Mais un pratiquant doit s’entraîner à ne pas attacher le mérite à son propre nom. Aider les autres sans être connu ne signifie pas seulement cacher les bonnes actions comme une forme extérieure. C’est l’étude qui consiste à offrir de l’aide sans faire grandir la pensée : « J’ai fait cela. »
L’honneur et la reconnaissance rendent le cœur lourd à mesure que nous les tenons fermement. Lorsque nous essayons de construire du mérite sous notre propre nom, la comparaison et les blessures apparaissent facilement. Mais lorsque nous aidons avec l’esprit que tout va bien même si personne ne le remarque, cette bonne action dégage un parfum plus calme et plus profond.

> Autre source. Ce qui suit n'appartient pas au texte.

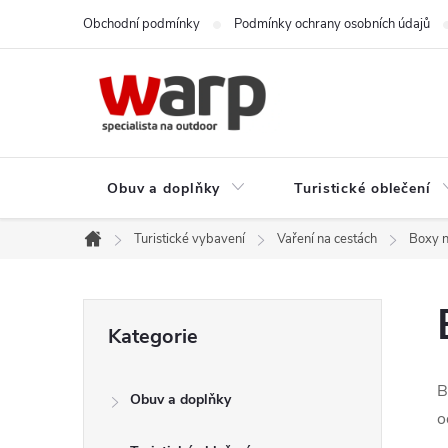
Přejít
Obchodní podmínky
Podmínky ochrany osobních údajů
na
obsah
Obuv a doplňky
Turistické oblečení
Turistické vybavení
Vaření na cestách
Boxy n
Domů
P
Přeskočit
Kategorie
kategorie
o
B
Obuv a doplňky
s
o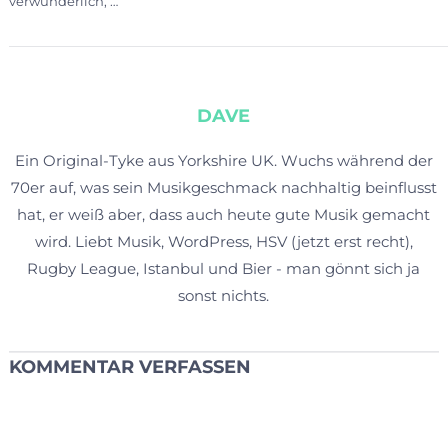
verwunderlich, …
DAVE
Ein Original-Tyke aus Yorkshire UK. Wuchs während der
70er auf, was sein Musikgeschmack nachhaltig beinflusst
hat, er weiß aber, dass auch heute gute Musik gemacht
wird. Liebt Musik, WordPress, HSV (jetzt erst recht),
Rugby League, Istanbul und Bier - man gönnt sich ja
sonst nichts.
KOMMENTAR VERFASSEN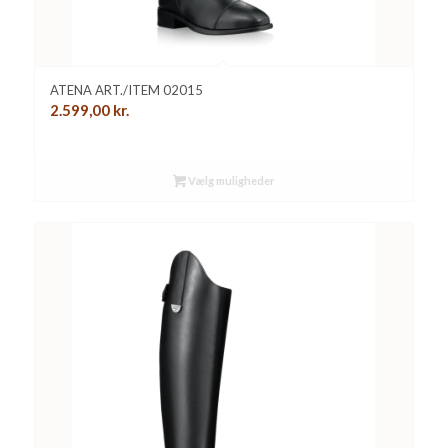
ATENA ART./ITEM 02015
2.599,00
kr.
Vælg muligheder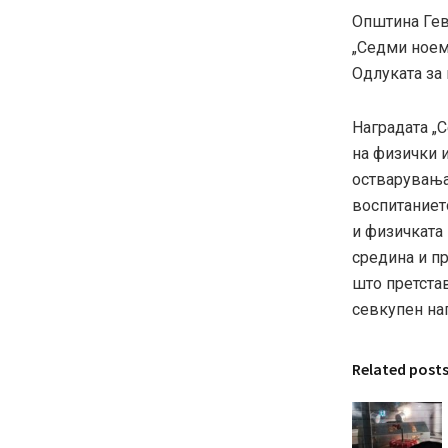
Општина Гев
„Седми ноем
Одлуката за
Наградата „
на физички и
остварувања
воспитанието
и физичката 
средина и пр
што претстав
севкупен на
Related post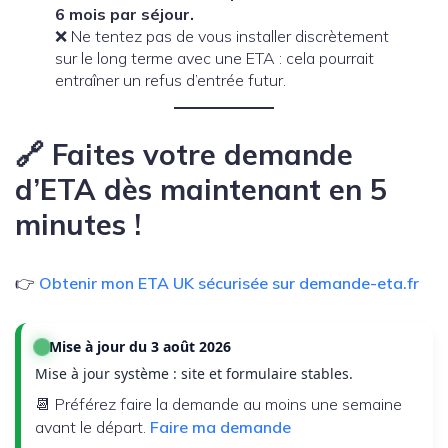
6 mois par séjour.
❌ Ne tentez pas de vous installer discrètement
sur le long terme avec une ETA : cela pourrait
entraîner un refus d’entrée futur.
🔗 Faites votre demande
d’ETA dès maintenant en 5
minutes !
👉
Obtenir mon ETA UK sécurisée sur demande-eta.fr
Mise à jour du 3 août 2026
Mise à jour système : site et formulaire stables.
📆 Préférez faire la demande au moins une semaine
avant le départ.
Faire ma demande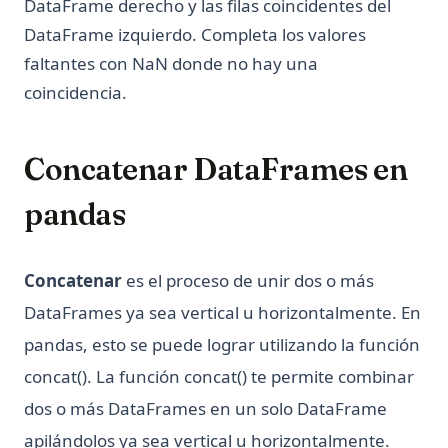
DataFrame derecho y las filas coincidentes del
DataFrame izquierdo. Completa los valores
faltantes con NaN donde no hay una
coincidencia.
Concatenar DataFrames en
pandas
Concatenar
es el proceso de unir dos o más
DataFrames ya sea vertical u horizontalmente. En
pandas, esto se puede lograr utilizando la función
concat(). La función concat() te permite combinar
dos o más DataFrames en un solo DataFrame
apilándolos ya sea vertical u horizontalmente.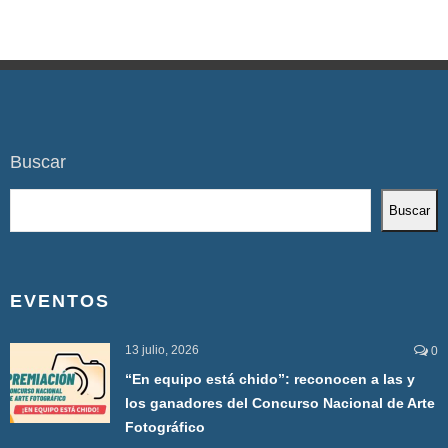
Buscar
Buscar
EVENTOS
13 julio, 2026
0
“En equipo está chido”: reconocen a las y
los ganadores del Concurso Nacional de Arte
Fotográfico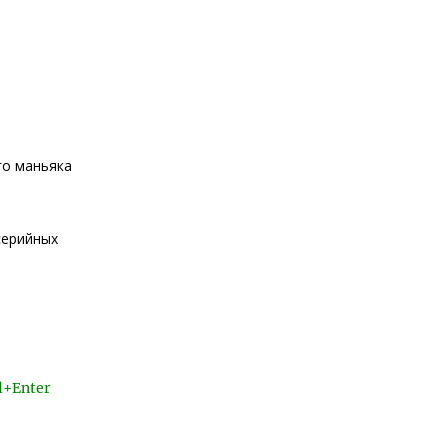
го маньяка
 серийных
l+Enter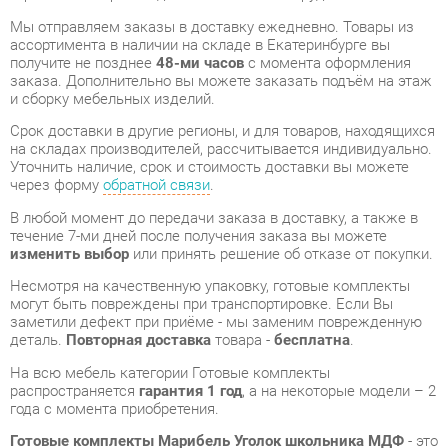
заказа. Дополнительно вы можете заказать подъём на этаж
и сборку мебельных изделий.
Срок доставки в другие регионы, и для товаров, находящихся
на складах производителей, рассчитывается индивидуально.
Уточнить наличие, срок и стоимость доставки вы можете
через форму
обратной связи
.
В любой момент до передачи заказа в доставку, а также в
течение 7-ми дней после получения заказа вы можете
изменить выбор
или принять решение об отказе от покупки.
Несмотря на качественную упаковку, готовые комплекты
могут быть повреждены при транспортировке. Если Вы
заметили дефект при приёме - мы заменим поврежденную
деталь.
Повторная доставка
товара -
бесплатна
.
На всю мебель категории Готовые комплекты
распространяется
гарантия 1 год
, а на некоторые модели – 2
года с момента приобретения.
Готовые комплекты Марибель Уголок школьника МДФ
- это
качественное изделие производства
Марибель
,
соответствующее современному государственному
стандарту.
Надеемся, вы останетесь довольны вашим приобретением, и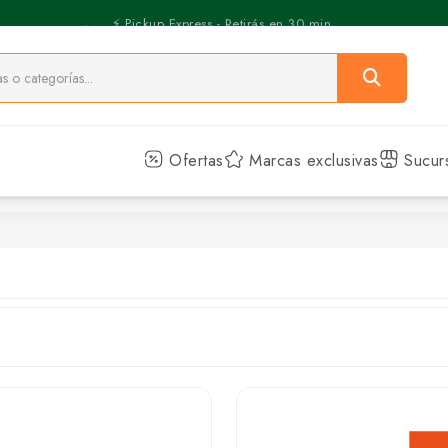
⚡️ Pickup Express - Retirás en 30 min.
Ofertas
Marcas exclusivas
Sucur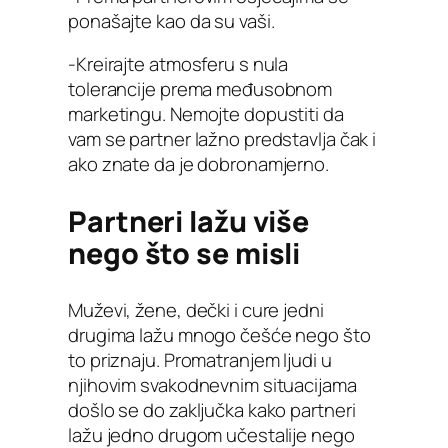
ponašajte kao da su vaši.
-Kreirajte atmosferu s nula
tolerancije prema međusobnom
marketingu. Nemojte dopustiti da
vam se partner lažno predstavlja čak i
ako znate da je dobronamjerno.
Partneri lažu više
nego što se misli
Muževi, žene, dečki i cure jedni
drugima lažu mnogo češće nego što
to priznaju. Promatranjem ljudi u
njihovim svakodnevnim situacijama
došlo se do zaključka kako partneri
lažu jedno drugom učestalije nego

Dans les affaires du monde, il y a des moments où quelque chose doit être annoncé ou expliqué. Mais la communication nécessaire est différente de l’auto-exposition. Dites ce qui doit être dit, tout en lâchant peu à peu intérieurement l’attachement qui dit : « Je l’ai fait. »
Aujourd’hui, essayez un petit acte d’aide qui reste bon même si personne ne le reconnaît. À ce moment-là, le cœur devient plus léger et la bonne action devient une lampe qui éclaire doucement la route.
La pratique est l’esprit qui fait une bonne action sans se mettre en avant. Lorsque nous aidons avec le sentiment que tout va bien même si personne ne nous reconnaît, le mérite grandit plus silencieusement et plus profondément, et notre propre cœur devient plus léger.